On July 17, 1996, the TWA jet was climbing above 13,000 feet when it suddenly burst into flames and plunged into the Atlantic.

John Seaman from New York, whose niece died in the crash, said: "Our goal is to try and learn as much as we can and press for accountability and justice."

"If it is a mechanical problem and they begin to zero in on the cause, which it appears that they are, then we want the problem fixed.

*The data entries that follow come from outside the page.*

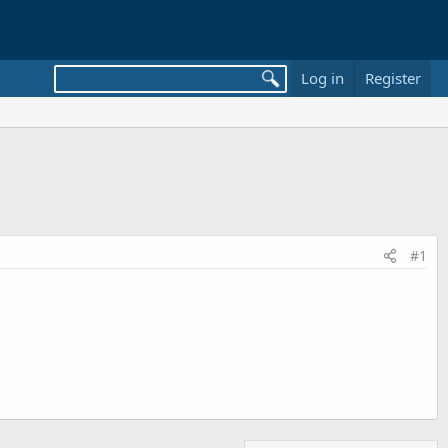
Log in
Register
#1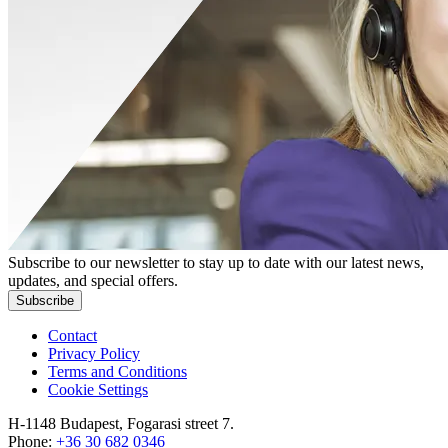
Subscribe to our newsletter to stay up to date with our latest news,
updates, and special offers.
Subscribe
Contact
Privacy Policy
Terms and Conditions
Cookie Settings
H-1148 Budapest, Fogarasi street 7.
Phone:
+36 30 682 0346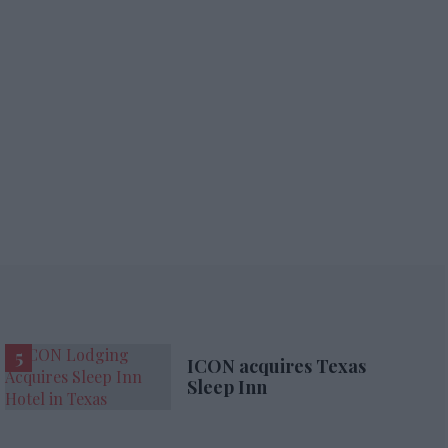
ICON acquires Texas
Sleep Inn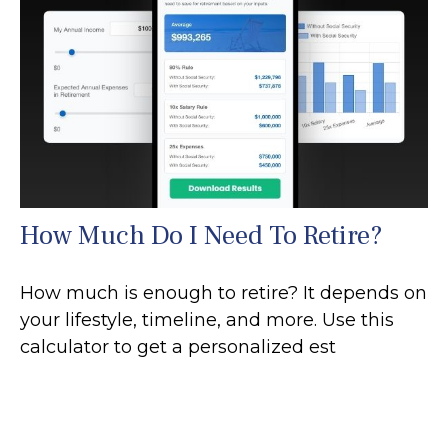
How Much Do I Need To Retire?
How much is enough to retire? It depends on
your lifestyle, timeline, and more. Use this
calculator to get a personalized est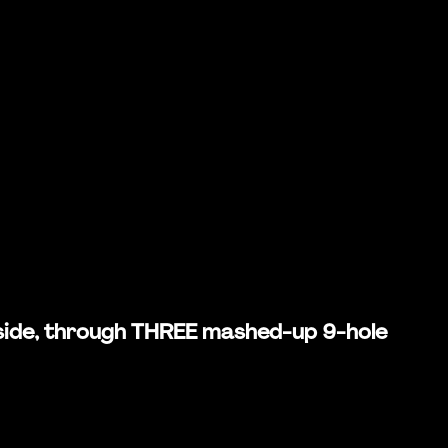
rd side, through THREE mashed-up 9-hole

We don't want this happening to anyone else," he said.

The safety board took sole responsibility for the investigation last month when the Federal Bureau of Investigation ruled out the possibility that a criminal or terrorist act was behind the tragedy.

Theories abound

The inquiry aims to pinpoint if there could have been an electrical fault with enough energy to ignite the fuel and air fumes in the Boeing 747's central fuel tank.

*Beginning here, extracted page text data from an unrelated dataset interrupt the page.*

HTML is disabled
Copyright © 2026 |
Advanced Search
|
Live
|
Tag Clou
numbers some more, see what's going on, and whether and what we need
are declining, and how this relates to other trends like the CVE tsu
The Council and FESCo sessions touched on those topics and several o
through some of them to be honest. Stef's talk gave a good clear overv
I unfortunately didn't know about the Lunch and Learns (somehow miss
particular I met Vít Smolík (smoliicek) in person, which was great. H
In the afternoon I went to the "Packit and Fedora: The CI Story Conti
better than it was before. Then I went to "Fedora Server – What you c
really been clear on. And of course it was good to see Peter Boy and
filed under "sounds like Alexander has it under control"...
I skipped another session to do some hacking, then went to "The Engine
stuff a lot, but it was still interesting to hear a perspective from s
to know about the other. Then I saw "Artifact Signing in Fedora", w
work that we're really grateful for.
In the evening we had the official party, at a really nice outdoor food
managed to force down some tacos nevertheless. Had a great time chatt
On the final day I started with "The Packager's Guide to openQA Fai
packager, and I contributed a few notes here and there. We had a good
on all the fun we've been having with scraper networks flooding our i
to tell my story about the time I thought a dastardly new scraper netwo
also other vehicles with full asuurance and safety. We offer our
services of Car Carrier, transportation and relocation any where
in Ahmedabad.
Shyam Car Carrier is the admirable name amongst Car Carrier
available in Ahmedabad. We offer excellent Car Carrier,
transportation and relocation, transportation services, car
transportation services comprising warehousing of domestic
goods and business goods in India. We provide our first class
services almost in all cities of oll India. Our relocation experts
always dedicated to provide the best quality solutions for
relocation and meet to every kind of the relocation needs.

However, the newly-released research suggests that this and some of the other popular theories about what might have sparked the explosion might not stand up to the evidence.

For example, tests performed by an outside laboratory found that fuel flow could generate enough static charge to cause ignition, but not in the conditions believed to exist in case of TWA 800.

Suspicion has also fallen on the scavenge fuel pump in the central tank that was not among the 96% of the wreckage recovered from the ocean floor after the crash.

"No evidence was found that the scavenge pump in the accident airplane had been powered at the time of the accident," the NTSB aircraft systems group reported, based on pump switches found in the off position.

Another possibility is that induced voltage spikes in wires going to the fuel-measuring probes in the centre tank also seemed to be ruled out as a cause of the crash due to the lack of "arcing," or damage that would have been caused by a spark.

[ image: Investigators found no evidence of a bomb or missile attack]
Investigators found no evidence of a bomb or missile attack
That also goes for the theory that wires to those probes may have failed. "No evidence of arcing was found on wires or fuel probes from the B-747 fuel probes or compensators," the report said.

The report also seems to caution against a complicated theory advanced by some experts, in which the far right wing tank may have exploded first and passed that flame inboard to the centre tank through various vent tubes.

Against this background, the NTSB is indicating it is still a long way from declaring what caused the crash. Its Public Affairs Director, Peter Goelz, said the hope was to have another hearing before the end of next year that would give a probable cause.

While this uncertainty continues, a relatives' group, the Victims of Flight 800 group, is calling for the grounding of all Boeing 747 series 100 aircraft until measures are taken to eliminate the risk of an explosion.